I'm hoping someone implements a version of the CaMeL paper - that solution seems much more credible to me. https://simonwillison.net/2025/Apr/11/camel/

sureglymop · 1h ago
I only half understand CaMeL. Couldn't the prompt injection just happen at the stage where the P-LLM devises the plan for the other LLM such that it creates a different, malicious plan?

Or is it more about the user then having to confirm/verify certain actions and what is essentially a "permission system" for what the LLM can do?

My immediate thought is that that may be circumvented in a way where the user unknowingly thinks they are confirming something safe. Analogous to spam websites that show a fake "Allow Notifications" prompt that is rendered as part of the actual website body. If the P-LLM creates the plan it could make it arbitrarily complex and confusing for the user, allowing something malicious to happen.

Overall it's very good to see research in this area though (also seems very interesting and fun).

saladtoes · 2h ago
Agreed on CaMeL as a promising direction forward. Guardrails may not get 100% of the way but are key for defense in depth, even approached like CaMeL currently fall short for text to text attacks, or more e2e agentic systems.
_pdp_ · 41m ago
Obviously this should not be taken as a representative case and I will caveat that the problem was not trivial ... basically dealing with a race condition I was stuck with for the past 2 days. The TLDR is that all models failed to pinpoint and solve the problem including Claude 4. The file that I was working with was not even that big (433 lines of code). I managed to solve the problem myself.

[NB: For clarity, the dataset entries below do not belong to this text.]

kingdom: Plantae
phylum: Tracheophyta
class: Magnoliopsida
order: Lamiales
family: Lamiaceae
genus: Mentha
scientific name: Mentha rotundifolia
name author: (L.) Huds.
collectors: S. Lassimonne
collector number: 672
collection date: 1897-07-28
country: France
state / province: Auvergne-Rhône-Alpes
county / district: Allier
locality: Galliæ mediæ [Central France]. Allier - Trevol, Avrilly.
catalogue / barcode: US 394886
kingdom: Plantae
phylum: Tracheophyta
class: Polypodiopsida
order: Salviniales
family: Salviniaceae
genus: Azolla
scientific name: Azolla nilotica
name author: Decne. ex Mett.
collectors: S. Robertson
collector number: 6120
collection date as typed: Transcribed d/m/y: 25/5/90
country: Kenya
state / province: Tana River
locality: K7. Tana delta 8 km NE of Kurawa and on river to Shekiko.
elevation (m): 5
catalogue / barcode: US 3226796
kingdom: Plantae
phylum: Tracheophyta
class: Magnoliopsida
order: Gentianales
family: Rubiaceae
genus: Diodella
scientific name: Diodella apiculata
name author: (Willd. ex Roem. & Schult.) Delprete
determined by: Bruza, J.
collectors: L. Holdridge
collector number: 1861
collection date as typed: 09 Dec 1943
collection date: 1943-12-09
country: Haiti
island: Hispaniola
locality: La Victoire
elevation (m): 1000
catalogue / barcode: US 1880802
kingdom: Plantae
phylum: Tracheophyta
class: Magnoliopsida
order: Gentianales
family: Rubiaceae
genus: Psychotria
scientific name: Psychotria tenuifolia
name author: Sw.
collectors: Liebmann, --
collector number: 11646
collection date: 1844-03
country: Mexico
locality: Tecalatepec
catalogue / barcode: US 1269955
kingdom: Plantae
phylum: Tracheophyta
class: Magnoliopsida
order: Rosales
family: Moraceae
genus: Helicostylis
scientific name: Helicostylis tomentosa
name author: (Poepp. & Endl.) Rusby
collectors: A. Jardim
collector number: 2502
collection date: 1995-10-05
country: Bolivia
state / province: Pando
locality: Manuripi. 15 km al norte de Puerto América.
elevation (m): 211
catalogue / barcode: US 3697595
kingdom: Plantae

This should be taken as cautionary tale that despite the advances of these models we are still quite behind in terms of matching human-level performance.

Otherwise, Claude 4 or 3.7 are really good at dealing with trivial stuff - sometimes exceptionally good.

juanre · 1h ago
This is eerily close to some of the scenarios in Max Tegmark's excellent Life 3.0 [0]. Very much recommended reading. Thank you Simon.

0. https://en.wikipedia.org/wiki/Life_3.0

hakonbogen · 1h ago
Yeah thought the same thing. I wonder if he has commented on it?
nibman · 1h ago
He forgot the part that Claude will now report you for wrongthink.
ascorbic · 1h ago
It's not "wrongthink". When told to fake clinical trial data, it would report that to the FDA if told to "act boldly" or "take initiative".
Smaug123 · 1h ago
o3 does it too (https://x.com/KelseyTuoc/status/1926343851792367810), and I did read somewhere that earlier Claudes sometimes also do it.
scrollaway · 1h ago
He didn't, he talked about it. If you're going to make snide comments, you could at least read the article.
viraptor · 1h ago
That's completely misrepresenting that topic. It won't.